Submitted to: American Geophysical Union
Publication Type: Abstract Only
Publication Acceptance Date: 10/3/2016
Publication Date: 12/10/2016
Citation: Kustas, W.P., Nieto, H., Andreu, A., Cammalleri, C., Kool, D., Agam, N., Alfieri, J.G. 2016. Impact of aerodynamic resistance formulations used in two-source modeling of energy exchange from the soil and vegetation using land surface temperature. American Geophysical Union. https://agu.confex.com/agu/fm16/meetingapp.cgi/Paper/143632.

Interpretive Summary:

Technical Abstract: Application of the Two-Source Energy Balance (TSEB) Model using land surface temperature (LST) requires aerodynamic resistance parameterizations for the flux exchange above the canopy layer, within the canopy air space and at the soil/substrate surface.

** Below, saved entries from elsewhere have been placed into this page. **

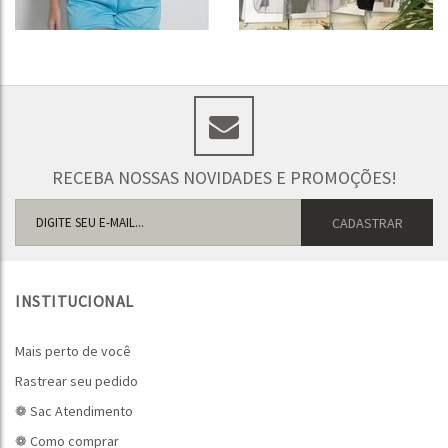
RECEBA NOSSAS NOVIDADES E PROMOÇÕES!
INSTITUCIONAL
Mais perto de você
Rastrear seu pedido
❁ Sac Atendimento
❁ Como comprar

There are a number of aerodynamic resistance formulations that can be used, based on K-theory or Lagrangian approaches while others are semi-empirical derived from experimental data. These formulations require a within-canopy wind profile model as well as a parameterization for heat transfer from soil surface. The effect of the various parameterization schemes on TSEB output using tower and airborne LST observations over both highly-structured perennial crops, such as orchards and vineyards, and strongly clumped natural vegetation, such as woody savanna and desert shrublands will be presented. The utility of the various aerodynamic resistance formulas for application over these types of canopy architectures will also be discussed along with ongoing efforts to develop more reliable approaches for strongly-clumped and open-canopy environments for partitioning soil and canopy fluxes.